Globalen Zorn zog er erstmals bei der WM 2010 auf sich, als er im WM-Viertelfinale durch ein absichtliches Handspiel in der letzten Minute Uruguay gegen Ghana rettete. Asamoah Gyan verschoss den fälligen Strafstoß in der 122. Minute, den Afrikanern versagten im anschließenden Elfmeterschießen die Nerven. Uruguay scheiterte zwar im Halbfinale, Suarez wurde in seiner Heimat dennoch als Volksheld gefeiert.

Damit nicht genug, sorgte der "Bad Boy" mit rassistischen Äußerungen gegen Patrice Evra für Negativ-Schlagzeilen.
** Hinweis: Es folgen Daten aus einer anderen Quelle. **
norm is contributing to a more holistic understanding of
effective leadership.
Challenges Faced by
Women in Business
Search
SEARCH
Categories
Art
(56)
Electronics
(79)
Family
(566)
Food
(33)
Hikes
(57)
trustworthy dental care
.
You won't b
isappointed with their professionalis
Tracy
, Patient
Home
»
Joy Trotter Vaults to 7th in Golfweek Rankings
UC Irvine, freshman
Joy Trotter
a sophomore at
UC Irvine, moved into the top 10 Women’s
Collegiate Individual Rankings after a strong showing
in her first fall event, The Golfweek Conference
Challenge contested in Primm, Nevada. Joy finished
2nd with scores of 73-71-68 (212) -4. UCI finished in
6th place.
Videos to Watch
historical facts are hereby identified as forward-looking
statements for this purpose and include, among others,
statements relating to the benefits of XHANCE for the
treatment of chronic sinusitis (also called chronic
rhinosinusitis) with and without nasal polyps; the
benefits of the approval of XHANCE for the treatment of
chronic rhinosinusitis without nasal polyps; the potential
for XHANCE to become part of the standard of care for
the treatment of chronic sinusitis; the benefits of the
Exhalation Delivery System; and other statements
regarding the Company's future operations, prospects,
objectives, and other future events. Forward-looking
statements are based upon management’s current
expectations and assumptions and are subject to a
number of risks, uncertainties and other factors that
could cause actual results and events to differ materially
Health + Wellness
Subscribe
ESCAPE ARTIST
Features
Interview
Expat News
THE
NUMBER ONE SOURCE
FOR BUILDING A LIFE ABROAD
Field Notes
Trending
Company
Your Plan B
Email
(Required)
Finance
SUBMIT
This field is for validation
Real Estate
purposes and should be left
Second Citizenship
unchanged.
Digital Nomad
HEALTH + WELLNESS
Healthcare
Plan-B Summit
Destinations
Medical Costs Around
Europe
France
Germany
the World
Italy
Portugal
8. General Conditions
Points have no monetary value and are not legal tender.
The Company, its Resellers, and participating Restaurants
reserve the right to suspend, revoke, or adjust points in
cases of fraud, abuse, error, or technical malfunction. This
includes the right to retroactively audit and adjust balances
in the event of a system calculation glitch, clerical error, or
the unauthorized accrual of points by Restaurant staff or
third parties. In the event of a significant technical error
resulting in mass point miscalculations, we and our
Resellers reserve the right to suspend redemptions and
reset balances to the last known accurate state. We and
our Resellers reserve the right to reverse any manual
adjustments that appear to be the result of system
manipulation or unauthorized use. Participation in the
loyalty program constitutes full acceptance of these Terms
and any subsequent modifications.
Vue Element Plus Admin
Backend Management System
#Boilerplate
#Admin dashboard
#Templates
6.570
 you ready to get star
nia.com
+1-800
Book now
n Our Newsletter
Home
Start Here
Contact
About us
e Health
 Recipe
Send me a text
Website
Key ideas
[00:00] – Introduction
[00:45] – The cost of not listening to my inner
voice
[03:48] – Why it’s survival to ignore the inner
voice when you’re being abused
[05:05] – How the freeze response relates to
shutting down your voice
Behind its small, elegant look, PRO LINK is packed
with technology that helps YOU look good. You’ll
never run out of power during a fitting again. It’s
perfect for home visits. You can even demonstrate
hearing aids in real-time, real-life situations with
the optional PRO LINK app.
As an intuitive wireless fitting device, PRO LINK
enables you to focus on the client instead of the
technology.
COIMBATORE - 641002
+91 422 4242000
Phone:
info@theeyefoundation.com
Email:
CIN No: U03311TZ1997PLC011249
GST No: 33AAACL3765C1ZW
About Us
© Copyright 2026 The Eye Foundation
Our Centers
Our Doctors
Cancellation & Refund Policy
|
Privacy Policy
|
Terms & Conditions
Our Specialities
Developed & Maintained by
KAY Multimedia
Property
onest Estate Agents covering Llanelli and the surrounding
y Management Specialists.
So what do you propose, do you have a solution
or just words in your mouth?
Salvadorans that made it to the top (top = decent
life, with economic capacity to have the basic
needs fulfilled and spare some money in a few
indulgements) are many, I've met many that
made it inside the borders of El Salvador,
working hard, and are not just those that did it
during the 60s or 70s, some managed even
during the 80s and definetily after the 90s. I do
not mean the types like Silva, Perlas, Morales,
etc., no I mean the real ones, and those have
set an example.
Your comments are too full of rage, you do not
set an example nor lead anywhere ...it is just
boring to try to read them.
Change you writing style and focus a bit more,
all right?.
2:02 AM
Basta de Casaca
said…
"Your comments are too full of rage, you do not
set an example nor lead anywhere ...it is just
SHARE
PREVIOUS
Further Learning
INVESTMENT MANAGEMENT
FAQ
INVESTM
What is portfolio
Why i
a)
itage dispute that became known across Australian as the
Berühmt-berüchtigt sind zudem seine Beißattacken in bester Mike-Tyson-Manier. 2010 bekam sie Otman Bakkal zu spüren, 2013 Branislav Ivanovic. Zu guter Letzt musste Giorgio Chiellini bei der WM in Brasilien eine Geschmacksprobe des Fußball-Rüpels über sich ergehen lassen. "Solche Dinge passieren auf dem Platz", diktierte er den verdutzten Reportern ins Mikrofon. Sie passieren allerdings nur, wenn Suarez auf dem Rasen steht.

Während seine Heimat erneut hinter ihrem Aushängeschild stand und Staatspräsident Jose Mujica die FIFA-Bosse als "Haufen alter Hurensöhne" schimpfte, war die Empörung im Rest der Welt groß. Spieler, Funktionäre und Fans forderten eine Sperre, die sich gewaschen hat. Die FIFA-Disziplinarkommission zog den Wiederholungstäter schließlich für neun Länderspiele sowie vier Monate aus dem Verkehr.

 

Der Rückhalt

Geborgenheit fand Suarez während dieser Zeit bei seinen Kindern Delfina und Benjamin sowie Frau Sofia. Die beiden lernten sich kennen, als Suarez gerade mal 15 Jahre jung war - Sofia noch zwei Jahre jünger. Es war eine schwierige Phase für den Jungspund. Seine Eltern hatten sich getrennt, der Vater kämpfte gegen den Alkohol an.

Mama Sandra war darum bemüht, mit mehreren Putzjobs die Familie finanziell über Wasser zu halten. Suarez, dessen einzige Liebe bis dahin das runde Leder war, war hin und weg von seiner Freundin und machte es sich zum Ziel, seiner Familie eines Tages mehr bieten zu können. Die Beziehung wurde jedoch auf eine harte Probe gestellt, als Sofias Eltern aufgrund der Wirtschaftskrise beschlossen, nach Spanien auszuwandern.